The real impact of aquaponics, however, comes from how it strengthens local capacity and enables communities to participate directly in food production.

Across South Africa, our systems are transforming schools into local food hubs and living classrooms. Teachers and learners manage many of the day-to-day activities within the systems, gaining hands-on agricultural and business skills in the process. Food-handlers are also trained to support school nutrition programmes, helping improve access to fresh and nutritious food for children who may rely heavily on those meals each day.
Parents and educators are also trained to manage systems independently, helping to build local ownership and long-term capacity rather than reliance on one-off interventions. In many communities, parents and community members have been supported to become small-scale producers, creating pathways for income generation, entrepreneurship and broader local economic participation. These systems also create opportunities for women-led cooperatives and household-level food production, particularly in communities where economic opportunities remain limited.
Some of our cooperative projects have increased production by as much as 300%, with communities becoming reliable suppliers of fresh produce and fish to schools, local retailers and surrounding households. In areas where unemployment remains critically high, this matters enormously.
A key part of INMED South Africa’s approach is ensuring resilience and accessibility. Our systems are designed using readily available materials and a straightforward ebb-and-flow approach suited for low-resource environments. By avoiding expensive filtration and aeration systems, the model becomes more affordable to operate, easier for schools and communities to maintain independently, and more resilient in the face of South Africa’s challenging weather conditions.
These systems are also designed with climate resilience in mind.

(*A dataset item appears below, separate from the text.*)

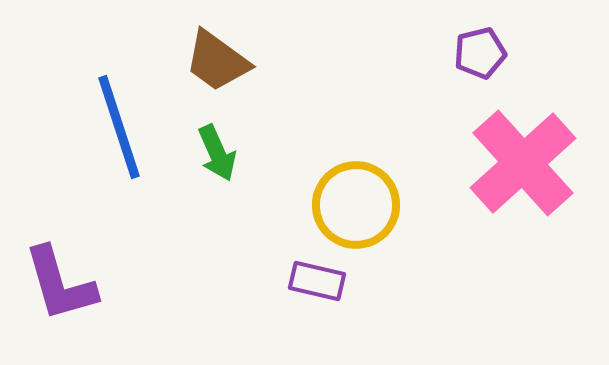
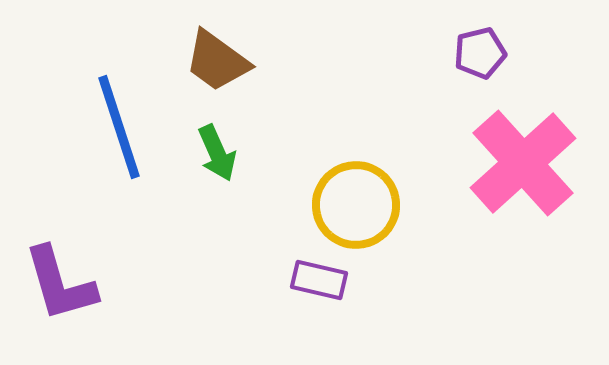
purple rectangle: moved 2 px right, 1 px up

In a water-scarce country like South Africa, aquaponics offers an important advantage by using up to 90% less water than conventional farming because the water is continuously recirculated. The systems can also operate in small spaces, making them practical for urban and peri-urban communities where land availability is limited. By positioning systems within school grounds and community centres, fresh produce and fish become hyper-local, reducing transport and logistics barriers while strengthening community food access.

What makes this approach significant is that it is already being implemented successfully in schools and communities across the country.

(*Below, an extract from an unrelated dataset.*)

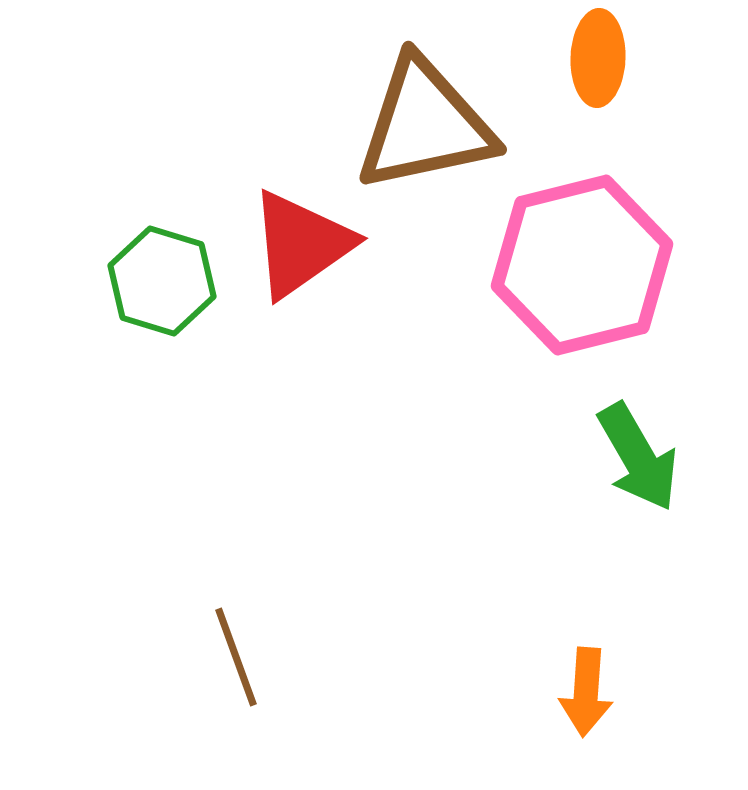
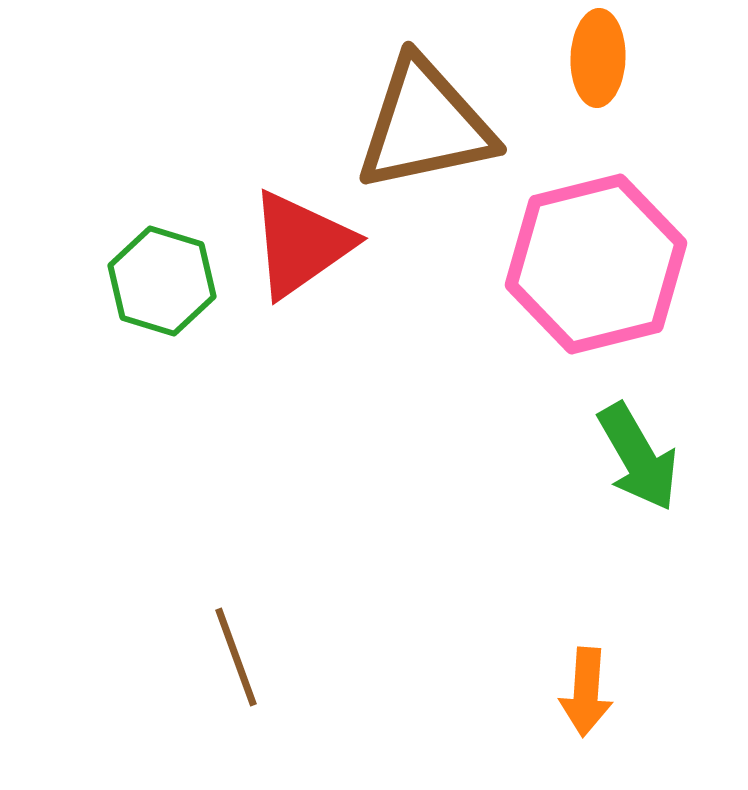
pink hexagon: moved 14 px right, 1 px up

More than 158,000 people have benefited from INMED South Africa’s adaptive agriculture and aquaponics initiatives to date. What we have seen repeatedly is that when communities are given access to the right tools, training and support, they can build sustainable local food systems that are both economically viable and environmentally responsible.
Recognition matters, such as being shortlisted as a 2026 finalist for the Zayed Sustainability Prize, the UAE’s flagship award for innovative organizations, schools, and SMEs delivering impactful solutions in sustainability, climate action, health, food, energy, and water, where as a finalist we were awarded $100,000. Beyond the recognition itself, it reflects growing global interest in community-led, climate-smart agriculture as an important part of future food security solutions. With submissions for the next round of the Prize now open, there is an opportunity for more African innovators and organisations to showcase locally driven solutions that are creating measurable impact.

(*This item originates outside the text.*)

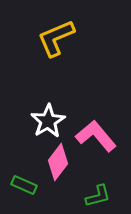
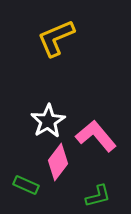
green rectangle: moved 2 px right
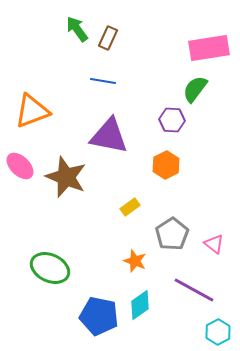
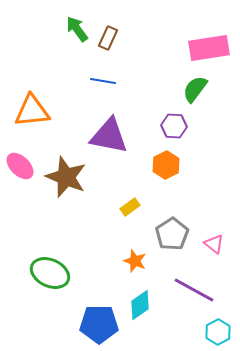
orange triangle: rotated 15 degrees clockwise
purple hexagon: moved 2 px right, 6 px down
green ellipse: moved 5 px down
blue pentagon: moved 8 px down; rotated 12 degrees counterclockwise
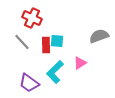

Africa’s food challenges cannot be solved through emergency aid alone. We need long-term investment in systems that strengthen local production, reduce dependence on volatile global supply chains and create opportunities for young people and women to participate meaningfully in the green economy.
Recent global disruptions have highlighted how interconnected food systems have become and why strengthening local production capacity matters. For Africa, building resilient and community-led food systems is about creating long-term sustainability and economic opportunity. The solutions already exist. What is needed now is scale, partnership and political will.
If we are serious about combating hunger, unemployment and climate vulnerability, then we must support innovations that empower communities to feed themselves sustainably. Aquaponics is not the only answer, but it is proving to be one powerful part of the solution.
By strengthening local food production and community ownership, Africa can build food systems that are more resilient and inclusive for future generations.